Published on October 18, 2018

The Alaskan Way Viaduct
The Alaskan Way Viaduct Image Credit: CC by ASA 3.0 : wikimedia commons: Rootology

Seattle is doomed — at least in terms of its traffic for at least the next three years. Already, morning and evening gridlock seems to start earlier and end later. I-5 through downtown is nearly always jammed up. Overloaded buses wait through multiple light cycles attempting to inch through intersections at rush hour. And it’s going to get worse. This year, we entered the “Period of Maximum Constraint,” the city’s euphemistic name for the time now through 2021, in which a series of events will compound Seattle’s traffic problems.

In addition to existing traffic — about 47 percent of commuters drive alone — and construction projects, there are a few really big plans on the horizon that will truly gum up the works. In January, the Highway 99 viaduct will be closed for three weeks before the new replacement tunnel opens. Buses will be booted out of the downtown transit tunnel and onto surface streets as early as spring 2019 as part of Sound Transit’s light rail expansion. The Convention Center expansion’s massive construction site will block traffic lanes and create big headaches.

So what is a city to do?

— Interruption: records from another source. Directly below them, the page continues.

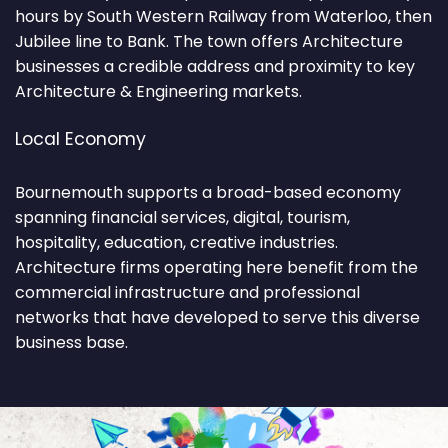
hours by South Western Railway from Waterloo, then
Jubilee line to Bank. The town offers Architecture
businesses a credible address and proximity to key
Architecture & Engineering markets.
Local Economy
Bournemouth supports a broad-based economy
spanning financial services, digital, tourism,
hospitality, education, creative industries.
Architecture firms operating here benefit from the
commercial infrastructure and professional
networks that have developed to serve this diverse
business base.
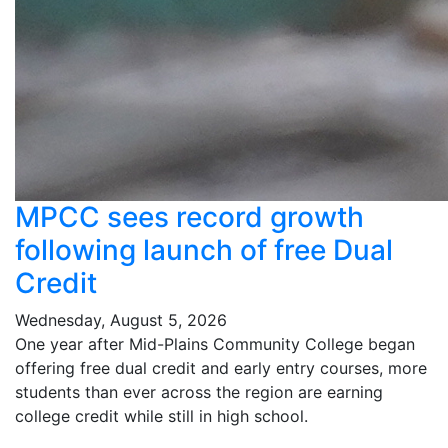
MPCC sees record growth
following launch of free Dual
Credit
Wednesday, August 5, 2026
One year after Mid-Plains Community College began
offering free dual credit and early entry courses, more
students than ever across the region are earning
college credit while still in high school.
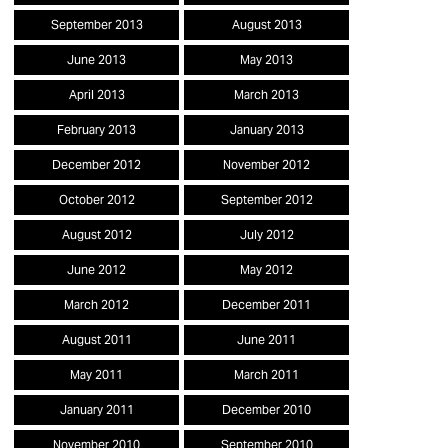
September 2013
August 2013
June 2013
May 2013
April 2013
March 2013
February 2013
January 2013
December 2012
November 2012
October 2012
September 2012
August 2012
July 2012
June 2012
May 2012
March 2012
December 2011
August 2011
June 2011
May 2011
March 2011
January 2011
December 2010
November 2010
September 2010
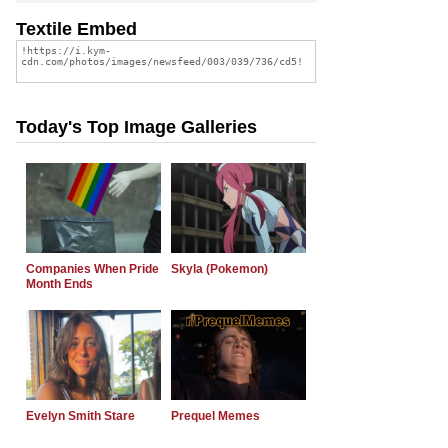
Textile Embed
Today's Top Image Galleries
Companies When Pride
Skyla (Pokemon)
Month Ends
Evelyn Smith Stare
Prequel Memes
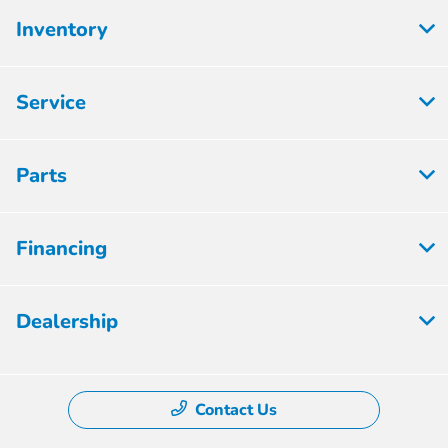
Inventory
Service
Parts
Financing
Dealership
Contact Us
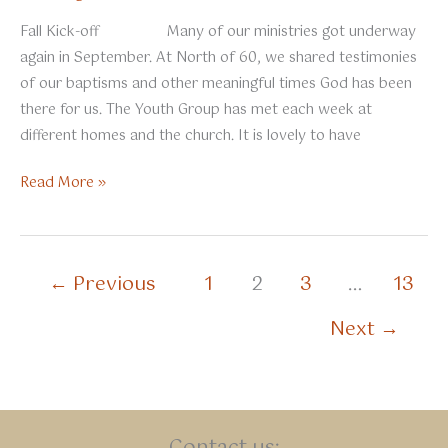
Fall Kick-off Many of our ministries got underway
again in September. At North of 60, we shared testimonies
of our baptisms and other meaningful times God has been
there for us. The Youth Group has met each week at
different homes and the church. It is lovely to have
October
Read More »
2025
←
Previous
1
2
3
…
13
Next
→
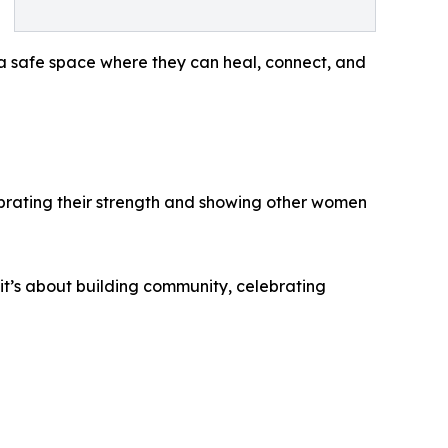
a safe space where they can heal, connect, and
lebrating their strength and showing other women
it’s about building community, celebrating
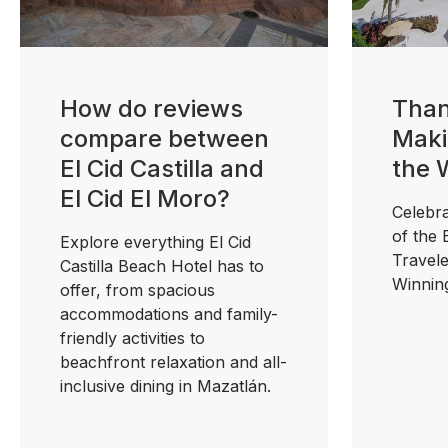
How do reviews
Than
compare between
Maki
El Cid Castilla and
the 
El Cid El Moro?
Celebra
of the
Explore everything El Cid
Travel
Castilla Beach Hotel has to
Winnin
offer, from spacious
accommodations and family-
friendly activities to
beachfront relaxation and all-
inclusive dining in Mazatlán.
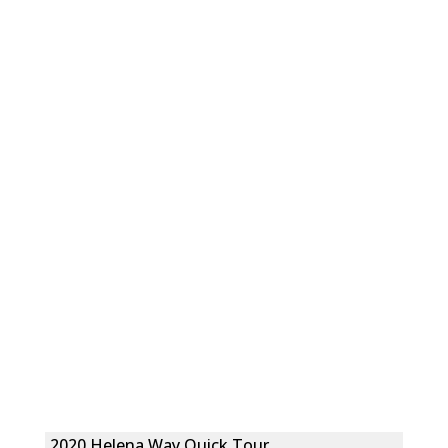
2020 Helena Way Quick Tour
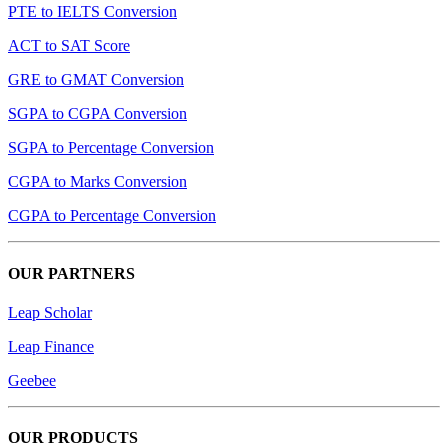
PTE to IELTS Conversion
ACT to SAT Score
GRE to GMAT Conversion
SGPA to CGPA Conversion
SGPA to Percentage Conversion
CGPA to Marks Conversion
CGPA to Percentage Conversion
OUR PARTNERS
Leap Scholar
Leap Finance
Geebee
OUR PRODUCTS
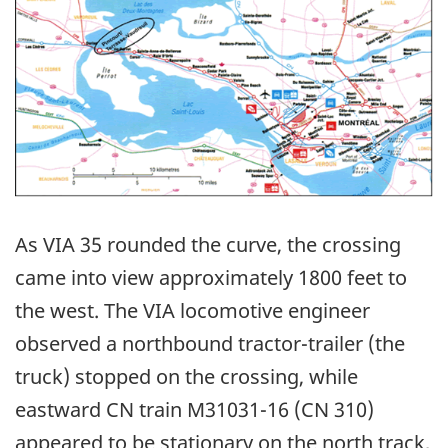
As VIA 35 rounded the curve, the crossing
came into view approximately 1800 feet to
the west. The VIA locomotive engineer
observed a northbound tractor-trailer (the
truck) stopped on the crossing, while
eastward CN train M31031-16 (CN 310)
appeared to be stationary on the north track,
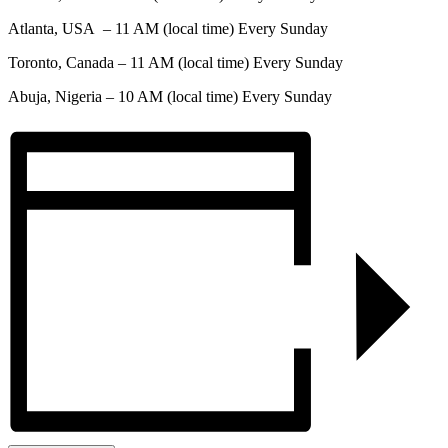
Atlanta, USA – 11 AM (local time) Every Sunday
Toronto, Canada – 11 AM (local time) Every Sunday
Abuja, Nigeria – 10 AM (local time) Every Sunday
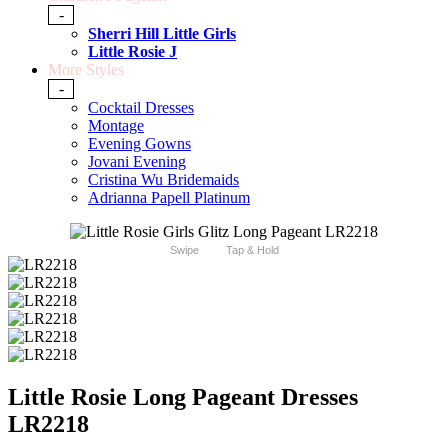
-
Sherri Hill Little Girls
Little Rosie J
More Styles
-
Cocktail Dresses
Montage
Evening Gowns
Jovani Evening
Cristina Wu Bridemaids
Adrianna Papell Platinum
Swipe
Tap & Hold
Little Rosie Long Pageant Dresses
LR2218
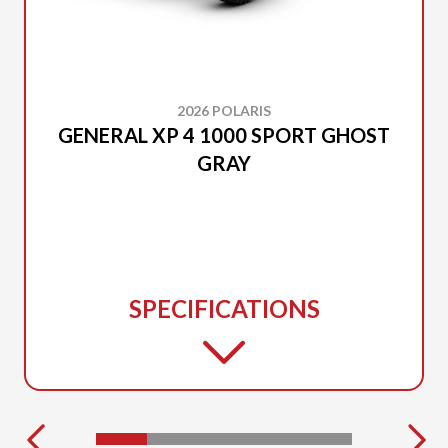
2026 POLARIS
GENERAL XP 4 1000 SPORT GHOST
GRAY
SPECIFICATIONS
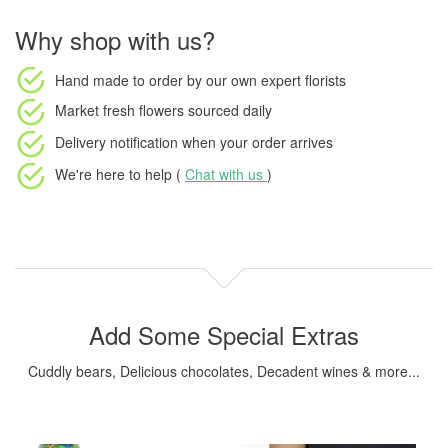
Why shop with us?
Hand made to order
by our own expert florists
Market fresh flowers
sourced daily
Delivery notification
when your order arrives
We're here to help (
Chat with us
)
Add Some Special Extras
Cuddly bears, Delicious chocolates, Decadent wines & more...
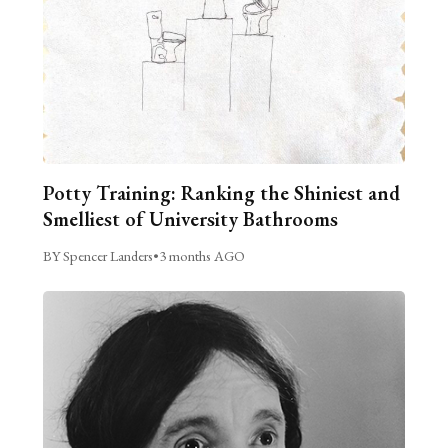
Potty Training: Ranking the Shiniest and
Smelliest of University Bathrooms
BY Spencer Landers
•
3 months AGO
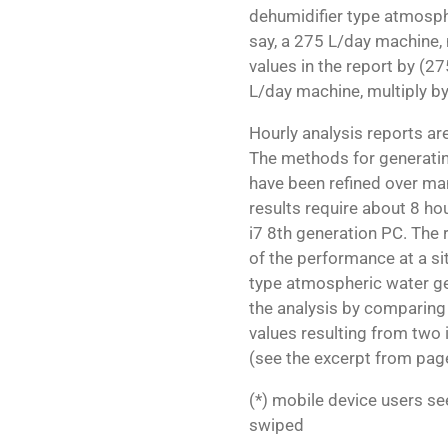
dehumidifier type atmosphe
say, a 275 L/day machine, 
values in the report by (27
L/day machine, multiply b
Hourly analysis reports a
The methods for generatin
have been refined over ma
results require about 8 ho
i7 8th generation PC. The
of the performance at a si
type atmospheric water gene
the analysis by comparing
values resulting from tw
(see the excerpt from page
(*) mobile device users s
swiped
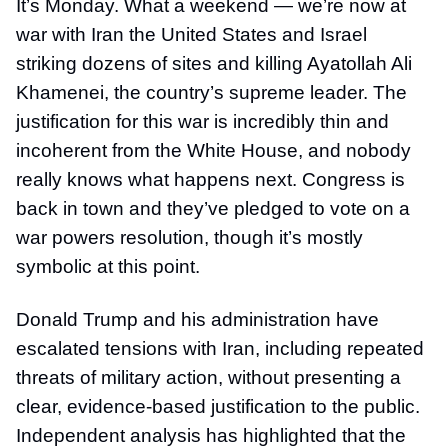
It’s Monday. What a weekend — we’re now at
war with Iran the United States and Israel
striking dozens of sites and killing Ayatollah Ali
Khamenei, the country’s supreme leader. The
justification for this war is incredibly thin and
incoherent from the White House, and nobody
really knows what happens next. Congress is
back in town and they’ve pledged to vote on a
war powers resolution, though it’s mostly
symbolic at this point.
Donald Trump and his administration have
escalated tensions with Iran, including repeated
threats of military action, without presenting a
clear, evidence-based justification to the public.
Independent analysis has highlighted that the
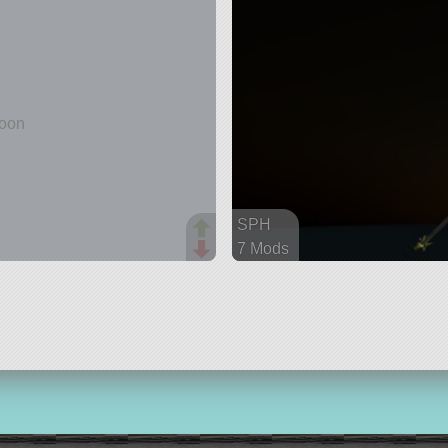
and
SPH
7 Mods
89 parts
aircraft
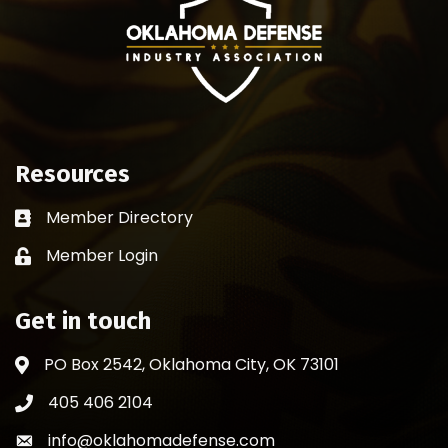
Resources
Member Directory
Business card icon
Member Login
Lock icon
Get in touch
PO Box 2542, Oklahoma City, OK 73101
Address & Map
405 406 2104
Phone icon
info@oklahomadefense.com
Envelope icon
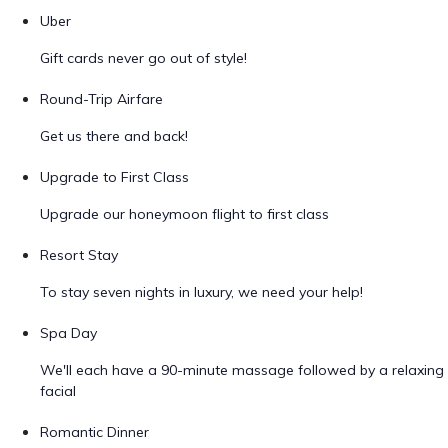
Uber
Gift cards never go out of style!
Round-Trip Airfare
Get us there and back!
Upgrade to First Class
Upgrade our honeymoon flight to first class
Resort Stay
To stay seven nights in luxury, we need your help!
Spa Day
We'll each have a 90-minute massage followed by a relaxing
facial
Romantic Dinner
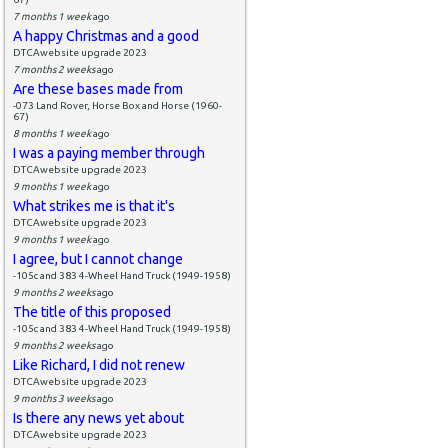
7 months 1 week
ago
A happy Christmas and a good
DTCAwebsite upgrade 2023
7 months 2 weeks
ago
Are these bases made from
-073 Land Rover, Horse Box and Horse (1960-
67)
8 months 1 week
ago
I was a paying member through
DTCAwebsite upgrade 2023
9 months 1 week
ago
What strikes me is that it's
DTCAwebsite upgrade 2023
9 months 1 week
ago
I agree, but I cannot change
-105c and 383 4-Wheel Hand Truck (1949-1958)
9 months 2 weeks
ago
The title of this proposed
-105c and 383 4-Wheel Hand Truck (1949-1958)
9 months 2 weeks
ago
Like Richard, I did not renew
DTCAwebsite upgrade 2023
9 months 3 weeks
ago
Is there any news yet about
DTCAwebsite upgrade 2023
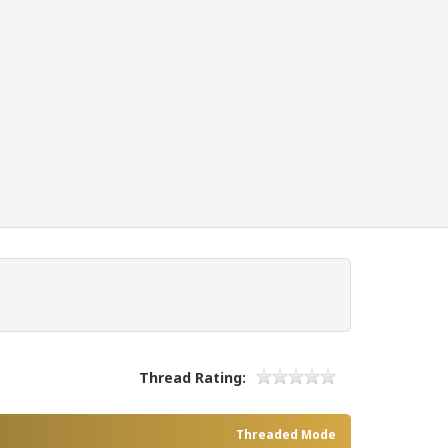
Thread Rating:
Threaded Mode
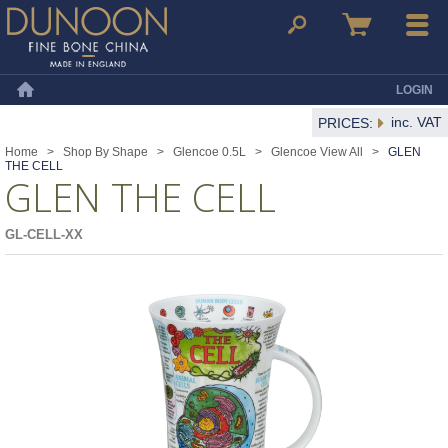
Dunoon Mugs
Search
Basket
Menu
LOGIN
Home
inc. VAT
PRICES:
Home
>
Shop By Shape
>
Glencoe 0.5L
>
Glencoe View All
>
GLEN
THE CELL
GLEN THE CELL
GL-CELL-XX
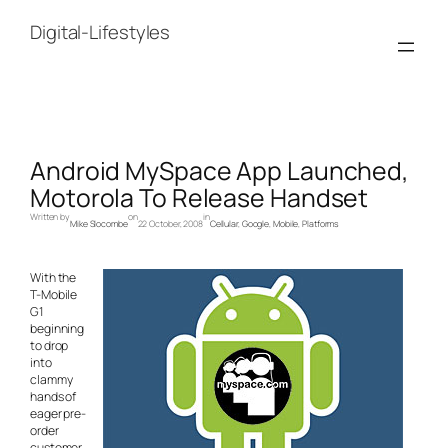
Skip
to
Digital-Lifestyles
content
Android MySpace App Launched,
Motorola To Release Handset
Written by
on
in
Mike Slocombe
22 October, 2008
Cellular
, 
Google
, 
Mobile
, 
Platforms
With the
T-Mobile
G1
beginning
to drop
into
clammy
hands of
eager pre-
order
customer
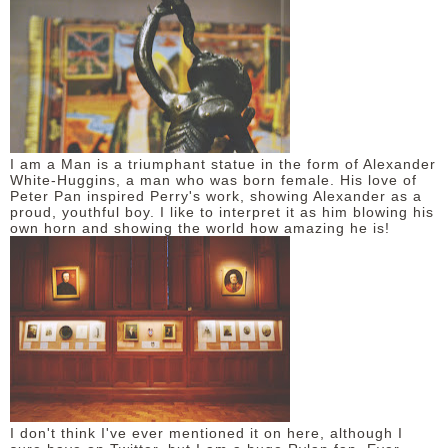
I am a Man is a triumphant statue in the form of Alexander
White-Huggins, a man who was born female. His love of
Peter Pan inspired Perry's work, showing Alexander as a
proud, youthful boy. I like to interpret it as him blowing his
own horn and showing the world how amazing he is!
I don't think I've ever mentioned it on here, although I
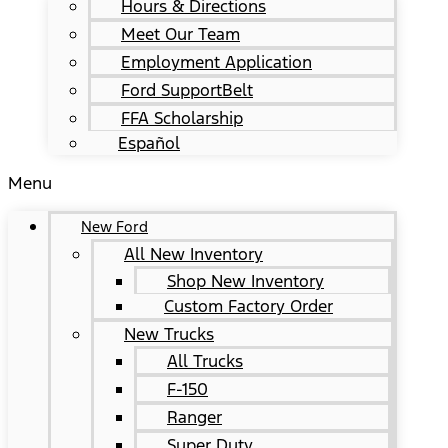
Hours & Directions
Meet Our Team
Employment Application
Ford SupportBelt
FFA Scholarship
Español
Menu
New Ford
All New Inventory
Shop New Inventory
Custom Factory Order
New Trucks
All Trucks
F-150
Ranger
Super Duty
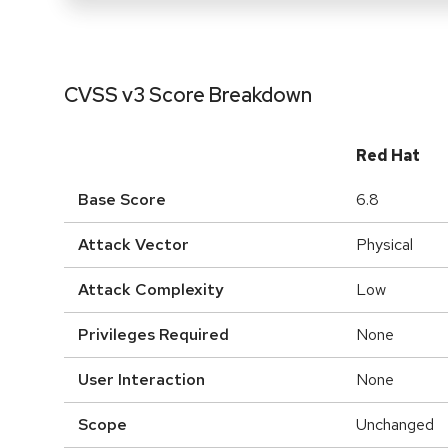
CVSS v3 Score Breakdown
Red Hat
Base Score
6.8
Attack Vector
Physical
Attack Complexity
Low
Privileges Required
None
User Interaction
None
Scope
Unchanged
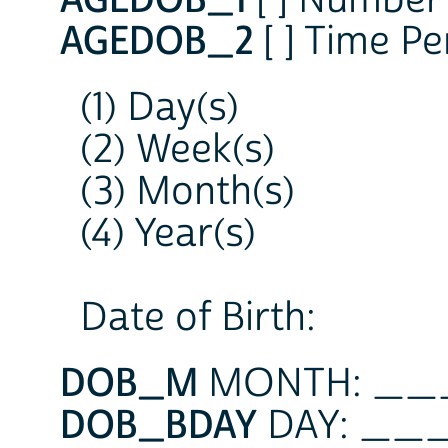
AGEDOB_2
[ ] Time Pe
(1) Day(s)
(2) Week(s)
(3) Month(s)
(4) Year(s)
Date of Birth:
DOB_M
MONTH: _
DOB_BDAY
DAY: _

A group of three dozen University of Washington graduate and undergraduate students spent the past weekend trying to figure that out.

Put on by UW’s CoMotion and sponsored by Challenge Seattle, an initiative by private sector CEOs to address the city’s big problems, the Imagine Mobility Ideathon asked teams of students, majoring in everything from public policy to engineering to computer science to English, to come up with their best solution to help ease the pain of the Period of Maximum Constraint.

Modeled after a hackathon, the event had teams work Friday through Sunday interviewing Seattleites, gathering data, hearing from transportation experts, crafting their solution, and finally pitching it to a panel of judges that included Challenge Seattle CEO Christine Gregoire, former Washington State Department of Transportation director Paula Hammond, UW Vice President of Innovation and Professor in the Department of Electrical and Computer Engineering Vikram Jandhyala, Amazon Vice President Babak Parviz, and Commute Seattle director Jonathan Hopkins.